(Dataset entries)
______________________________

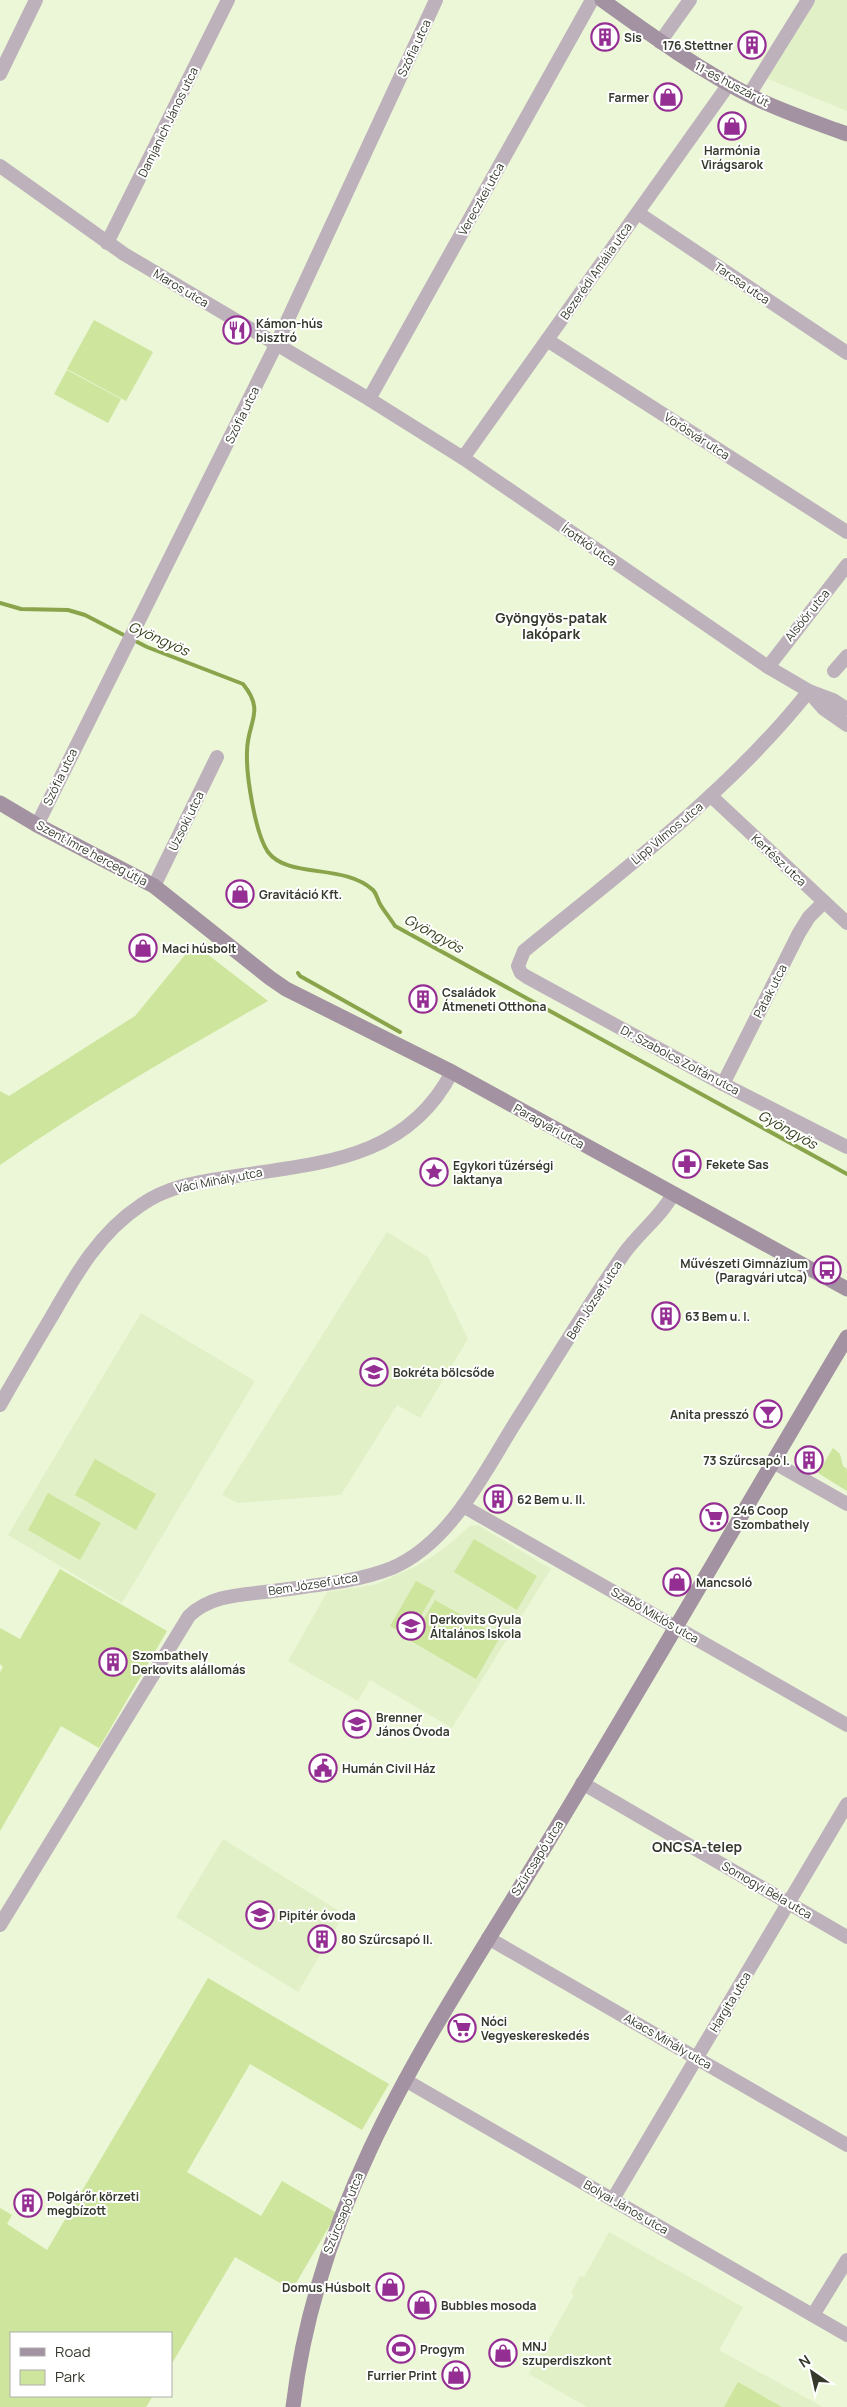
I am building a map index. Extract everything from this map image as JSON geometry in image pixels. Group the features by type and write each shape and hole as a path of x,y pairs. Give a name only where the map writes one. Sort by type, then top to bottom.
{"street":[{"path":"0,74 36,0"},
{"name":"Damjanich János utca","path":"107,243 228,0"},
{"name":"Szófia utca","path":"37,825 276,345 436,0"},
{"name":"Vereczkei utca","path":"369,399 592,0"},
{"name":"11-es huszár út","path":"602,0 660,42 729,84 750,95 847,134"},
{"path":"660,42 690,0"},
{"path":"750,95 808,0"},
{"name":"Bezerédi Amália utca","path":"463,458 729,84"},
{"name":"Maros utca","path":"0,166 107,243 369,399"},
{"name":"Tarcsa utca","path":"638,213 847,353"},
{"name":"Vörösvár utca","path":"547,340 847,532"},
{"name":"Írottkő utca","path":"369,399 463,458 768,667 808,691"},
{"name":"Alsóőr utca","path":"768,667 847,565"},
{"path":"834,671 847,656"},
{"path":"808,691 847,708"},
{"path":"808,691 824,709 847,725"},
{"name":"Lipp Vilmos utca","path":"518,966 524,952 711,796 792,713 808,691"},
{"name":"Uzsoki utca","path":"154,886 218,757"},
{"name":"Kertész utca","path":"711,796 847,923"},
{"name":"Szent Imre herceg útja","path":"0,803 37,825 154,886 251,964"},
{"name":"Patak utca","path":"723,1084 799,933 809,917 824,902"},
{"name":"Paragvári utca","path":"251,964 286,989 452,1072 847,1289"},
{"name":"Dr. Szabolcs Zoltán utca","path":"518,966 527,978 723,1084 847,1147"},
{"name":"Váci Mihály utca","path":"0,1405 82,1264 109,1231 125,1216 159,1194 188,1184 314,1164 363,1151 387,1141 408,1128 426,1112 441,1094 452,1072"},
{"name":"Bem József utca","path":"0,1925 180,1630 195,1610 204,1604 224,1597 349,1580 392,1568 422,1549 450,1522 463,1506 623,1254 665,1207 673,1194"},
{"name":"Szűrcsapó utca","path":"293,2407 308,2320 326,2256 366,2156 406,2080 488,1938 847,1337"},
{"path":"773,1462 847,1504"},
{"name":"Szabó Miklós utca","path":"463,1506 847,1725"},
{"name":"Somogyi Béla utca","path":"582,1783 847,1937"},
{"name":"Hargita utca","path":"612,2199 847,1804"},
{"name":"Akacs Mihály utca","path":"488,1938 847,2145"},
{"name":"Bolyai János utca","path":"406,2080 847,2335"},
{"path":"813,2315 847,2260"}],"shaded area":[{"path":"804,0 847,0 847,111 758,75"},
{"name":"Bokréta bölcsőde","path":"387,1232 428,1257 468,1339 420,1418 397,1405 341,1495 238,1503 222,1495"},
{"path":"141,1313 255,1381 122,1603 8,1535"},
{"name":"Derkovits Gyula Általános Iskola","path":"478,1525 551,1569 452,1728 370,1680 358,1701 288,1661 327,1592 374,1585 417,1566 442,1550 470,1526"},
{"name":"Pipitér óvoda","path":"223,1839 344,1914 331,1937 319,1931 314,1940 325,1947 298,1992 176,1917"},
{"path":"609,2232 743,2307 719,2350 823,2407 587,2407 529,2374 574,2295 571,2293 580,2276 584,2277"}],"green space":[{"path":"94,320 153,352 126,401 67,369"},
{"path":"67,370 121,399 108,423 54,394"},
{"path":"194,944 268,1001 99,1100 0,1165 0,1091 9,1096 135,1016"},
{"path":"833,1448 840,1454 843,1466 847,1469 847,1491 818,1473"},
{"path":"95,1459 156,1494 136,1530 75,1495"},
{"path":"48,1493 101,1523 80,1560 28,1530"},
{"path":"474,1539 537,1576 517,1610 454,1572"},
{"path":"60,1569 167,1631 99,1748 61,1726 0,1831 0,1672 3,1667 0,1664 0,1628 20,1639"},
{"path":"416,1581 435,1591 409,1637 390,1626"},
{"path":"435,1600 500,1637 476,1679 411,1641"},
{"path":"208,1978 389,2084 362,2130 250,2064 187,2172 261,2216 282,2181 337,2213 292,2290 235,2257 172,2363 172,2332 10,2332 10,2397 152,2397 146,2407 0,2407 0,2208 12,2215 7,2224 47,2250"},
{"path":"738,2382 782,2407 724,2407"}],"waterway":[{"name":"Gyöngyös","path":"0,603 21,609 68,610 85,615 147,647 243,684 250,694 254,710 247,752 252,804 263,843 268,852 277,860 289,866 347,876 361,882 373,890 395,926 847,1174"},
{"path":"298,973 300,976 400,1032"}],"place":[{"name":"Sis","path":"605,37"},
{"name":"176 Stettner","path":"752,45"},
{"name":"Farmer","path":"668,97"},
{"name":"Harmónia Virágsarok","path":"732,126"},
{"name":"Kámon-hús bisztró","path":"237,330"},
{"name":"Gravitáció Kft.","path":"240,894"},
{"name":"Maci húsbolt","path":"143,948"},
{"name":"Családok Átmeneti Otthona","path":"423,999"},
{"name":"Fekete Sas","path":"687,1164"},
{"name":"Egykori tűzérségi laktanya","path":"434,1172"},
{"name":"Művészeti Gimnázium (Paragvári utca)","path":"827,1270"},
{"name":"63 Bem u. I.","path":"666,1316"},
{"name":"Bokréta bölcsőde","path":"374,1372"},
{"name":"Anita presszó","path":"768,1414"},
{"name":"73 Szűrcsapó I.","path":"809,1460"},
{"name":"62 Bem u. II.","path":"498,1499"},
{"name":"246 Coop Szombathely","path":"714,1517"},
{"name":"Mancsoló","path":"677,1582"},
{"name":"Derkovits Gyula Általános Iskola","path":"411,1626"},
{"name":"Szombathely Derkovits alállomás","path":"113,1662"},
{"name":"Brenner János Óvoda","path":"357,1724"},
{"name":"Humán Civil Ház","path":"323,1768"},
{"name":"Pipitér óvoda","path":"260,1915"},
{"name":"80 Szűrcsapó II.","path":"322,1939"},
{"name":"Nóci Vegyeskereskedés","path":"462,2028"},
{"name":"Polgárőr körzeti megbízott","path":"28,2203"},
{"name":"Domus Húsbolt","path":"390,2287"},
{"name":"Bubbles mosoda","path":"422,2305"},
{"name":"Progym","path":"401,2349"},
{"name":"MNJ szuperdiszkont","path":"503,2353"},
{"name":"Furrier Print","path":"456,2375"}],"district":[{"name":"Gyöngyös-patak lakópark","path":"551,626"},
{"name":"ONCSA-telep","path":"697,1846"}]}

______________________________

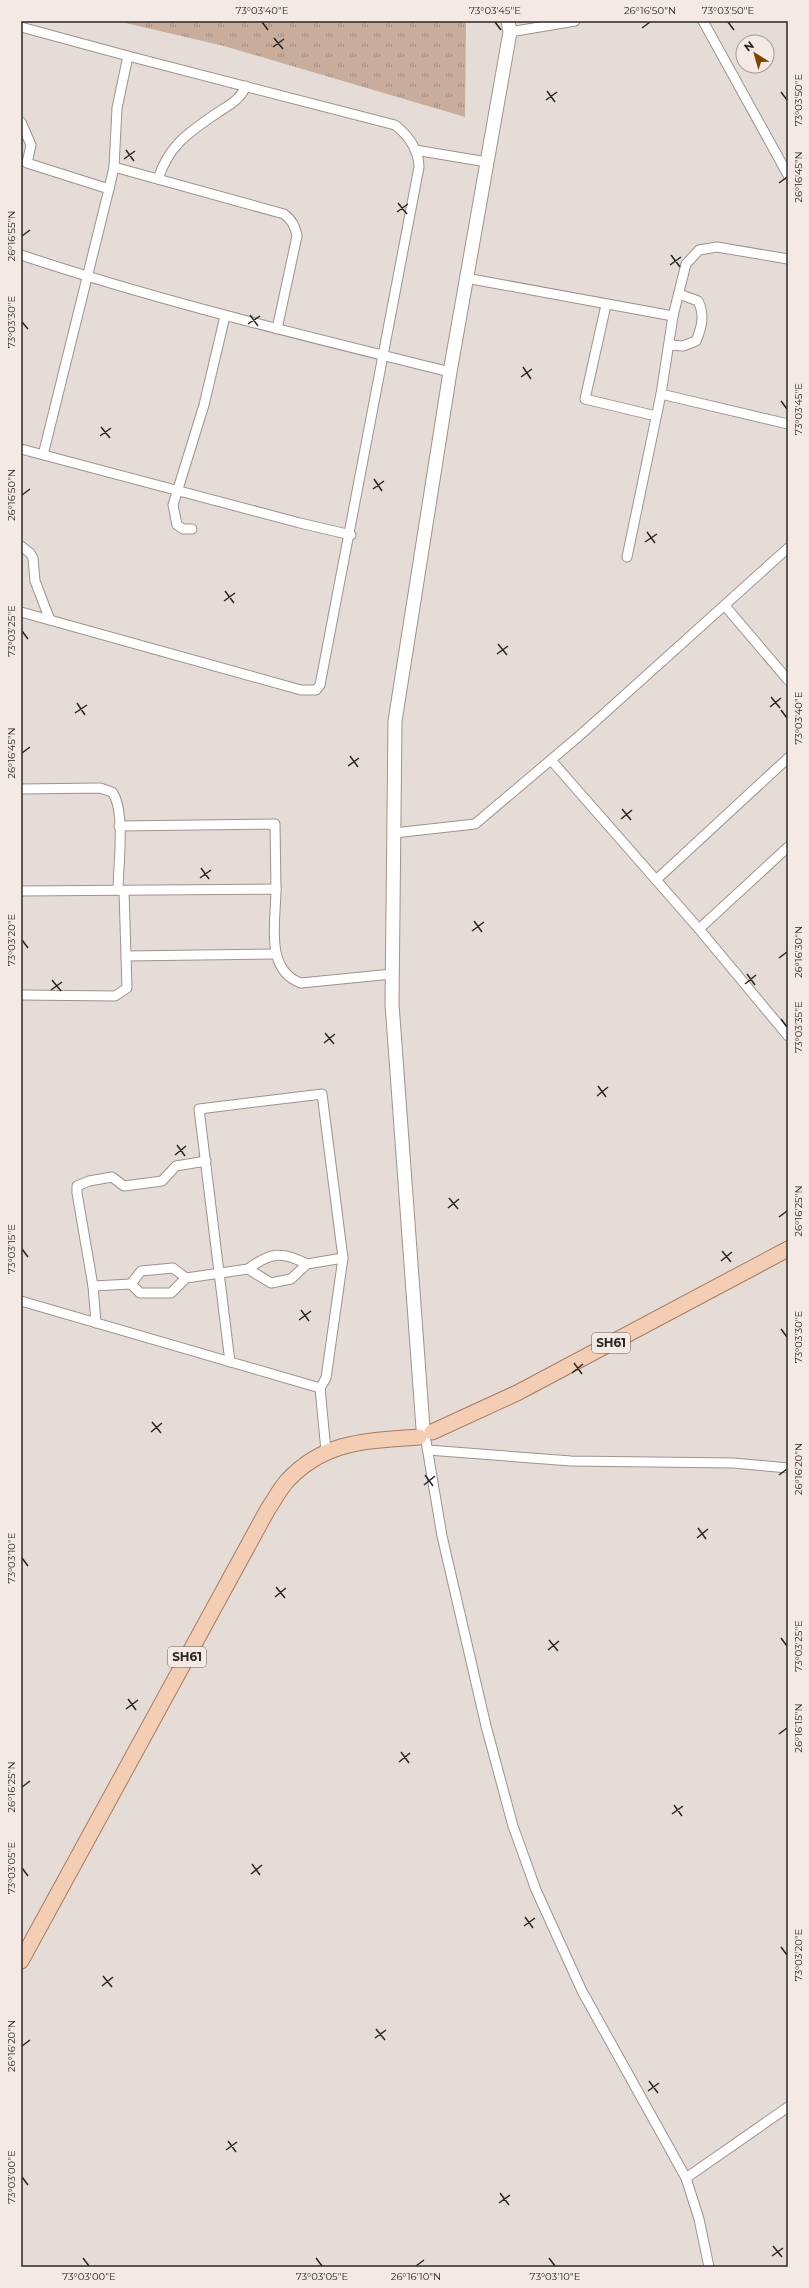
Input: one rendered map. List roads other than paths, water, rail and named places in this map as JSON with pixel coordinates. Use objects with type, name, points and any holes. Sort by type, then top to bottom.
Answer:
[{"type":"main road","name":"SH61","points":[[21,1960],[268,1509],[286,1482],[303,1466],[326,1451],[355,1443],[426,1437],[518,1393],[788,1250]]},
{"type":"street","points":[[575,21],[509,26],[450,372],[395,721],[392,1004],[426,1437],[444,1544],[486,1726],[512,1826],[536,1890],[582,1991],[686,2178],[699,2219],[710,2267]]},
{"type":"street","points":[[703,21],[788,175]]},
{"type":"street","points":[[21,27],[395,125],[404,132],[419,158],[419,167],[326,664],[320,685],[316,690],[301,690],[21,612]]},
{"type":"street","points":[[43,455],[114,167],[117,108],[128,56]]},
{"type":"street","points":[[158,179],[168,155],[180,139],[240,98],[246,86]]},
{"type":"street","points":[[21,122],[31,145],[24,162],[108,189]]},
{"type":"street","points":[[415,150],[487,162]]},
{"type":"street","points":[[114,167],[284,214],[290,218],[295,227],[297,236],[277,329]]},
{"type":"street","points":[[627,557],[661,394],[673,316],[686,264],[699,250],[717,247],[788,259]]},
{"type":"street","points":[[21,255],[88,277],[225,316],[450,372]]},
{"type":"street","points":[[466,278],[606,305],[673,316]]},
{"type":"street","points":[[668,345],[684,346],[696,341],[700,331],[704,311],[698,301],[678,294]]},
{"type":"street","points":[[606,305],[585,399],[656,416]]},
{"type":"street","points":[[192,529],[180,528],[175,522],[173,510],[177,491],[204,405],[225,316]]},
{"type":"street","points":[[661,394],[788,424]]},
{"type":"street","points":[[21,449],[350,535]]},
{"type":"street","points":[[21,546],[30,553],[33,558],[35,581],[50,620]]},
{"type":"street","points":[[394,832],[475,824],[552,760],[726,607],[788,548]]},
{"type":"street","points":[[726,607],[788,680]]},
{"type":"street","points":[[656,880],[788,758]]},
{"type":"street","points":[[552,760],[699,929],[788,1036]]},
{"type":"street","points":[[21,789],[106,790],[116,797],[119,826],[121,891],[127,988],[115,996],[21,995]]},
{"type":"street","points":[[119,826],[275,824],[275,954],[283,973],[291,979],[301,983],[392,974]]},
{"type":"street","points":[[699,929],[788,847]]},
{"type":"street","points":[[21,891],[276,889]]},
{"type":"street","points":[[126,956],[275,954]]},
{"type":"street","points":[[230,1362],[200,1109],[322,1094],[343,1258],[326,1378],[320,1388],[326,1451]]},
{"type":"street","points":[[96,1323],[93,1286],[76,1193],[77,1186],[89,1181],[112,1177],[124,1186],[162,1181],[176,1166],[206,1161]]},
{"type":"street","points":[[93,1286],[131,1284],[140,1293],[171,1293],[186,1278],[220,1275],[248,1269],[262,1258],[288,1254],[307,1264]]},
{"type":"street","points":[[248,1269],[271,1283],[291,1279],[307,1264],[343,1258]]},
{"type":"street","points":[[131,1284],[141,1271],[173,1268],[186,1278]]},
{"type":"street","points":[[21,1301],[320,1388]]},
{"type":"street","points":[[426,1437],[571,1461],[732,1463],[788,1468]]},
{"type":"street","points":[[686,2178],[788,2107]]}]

______________________________

▶ Exercise
Each line above that contains the string "Szombathely" should be copied.

▶ Output for this task
{"name":"246 Coop Szombathely","path":"714,1517"},
{"name":"Szombathely Derkovits alállomás","path":"113,1662"},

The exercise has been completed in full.